* **Passage for review**

Xavier Nady: As a 29-year-old Nady batted .305 with 25 homers in 2008, but multiple injuries have limited him to 208 games in three seasons since and he's hit just .254/.299/.359. Prior to all the injuries Nady consistently knocked around left-handers and he has lots of experience as a first baseman and corner outfielder. Assuming he's willing to accept an inexpensive one-year contract and a part-time role Nady would fit as a backup and platoon player.

Mark DeRosa: Injuries derailed DeRosa's career, limiting him to 71 unproductive games during a two-year, $12 million deal with the Giants. He's also 37 years old, which adds to the risk, but DeRosa is a career .297/.370/.481 hitter versus left-handers and has started games at every position except catcher and center field. On a cheap one-year contract he'd make sense and a part-time role might help him stay off the disabled list.

* **Dataset extract**
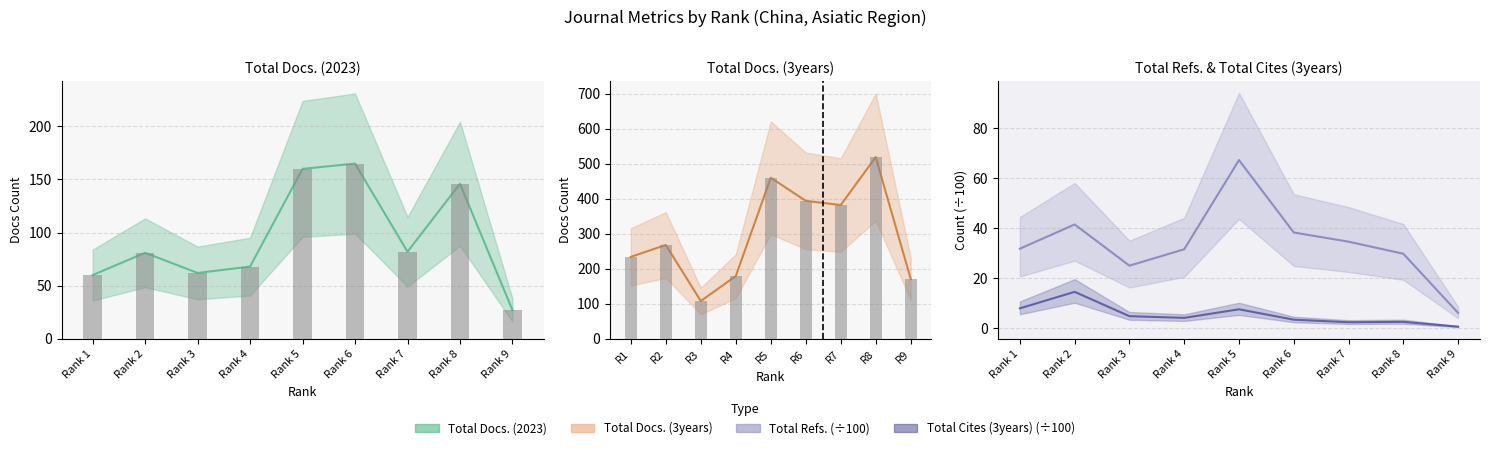

Which series has the largest total across all categories?

Total Docs. (3years)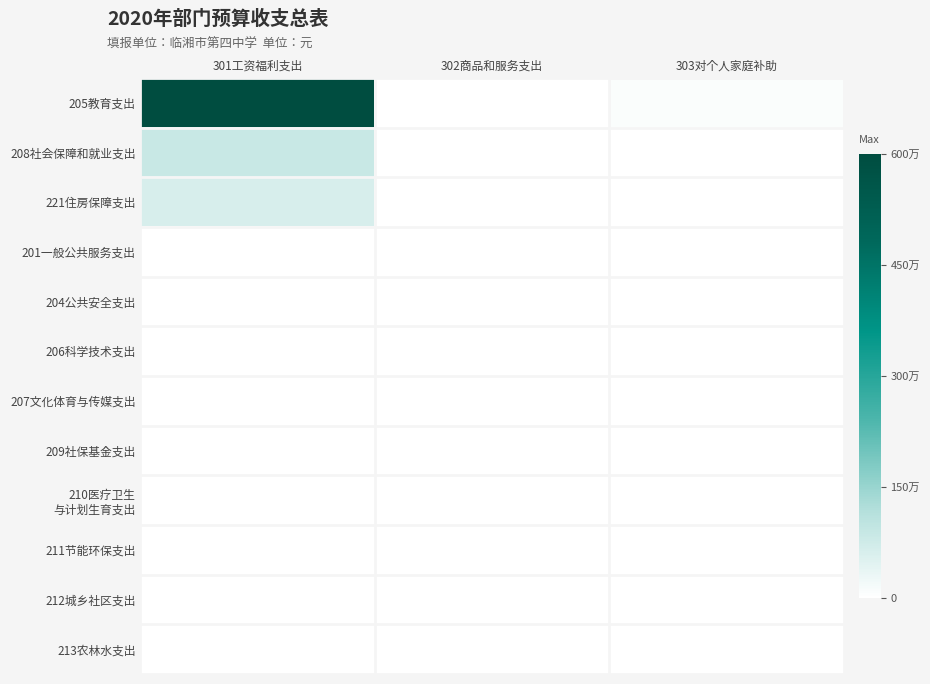

Which series has the widest spread of values?

205教育支出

* **Brief**
Extend the baseball free-agent profiles past their last sentence. None of the material is needed here.

* **Reply to the exercise**
Marcus Thames: Thames has quietly been one of the most powerful bats of the past decade, ranking sixth among all active right-handed hitters in Isolated Power. He's actually had slightly more raw pop versus righties, but low batting averages and little plate discipline mean Thames should be limited to facing mostly lefties. He's also 35 years old and terrible defensively, but figures to be available on the cheap after being cut loose following a 36-game Dodgers stint.

Aaron Rowand: San Francisco finally gave up on Rowand four seasons into his five-year, $60 million contract, releasing the 34-year-old outfielder in September with $12 million still on the books for 2012. Rowand was a bust for the Giants and has hit just .231/.277/.363 during the past two seasons, but the former Gold Glove winner still covers enough ground to be a fourth outfielder and could be reasonably productive if spotted versus left-handed pitching.

Conor Jackson: Once upon a time Jackson was a top prospect who hit .287/.367/.443 through his first three seasons, but valley fever threatened his career in 2009 and he hasn't been the same since. It'd be worth a minimal investment to find out if Jackson can still be productive in a part-time role and he's played lots of right field, left field, and first base in addition to being an emergency option at third base.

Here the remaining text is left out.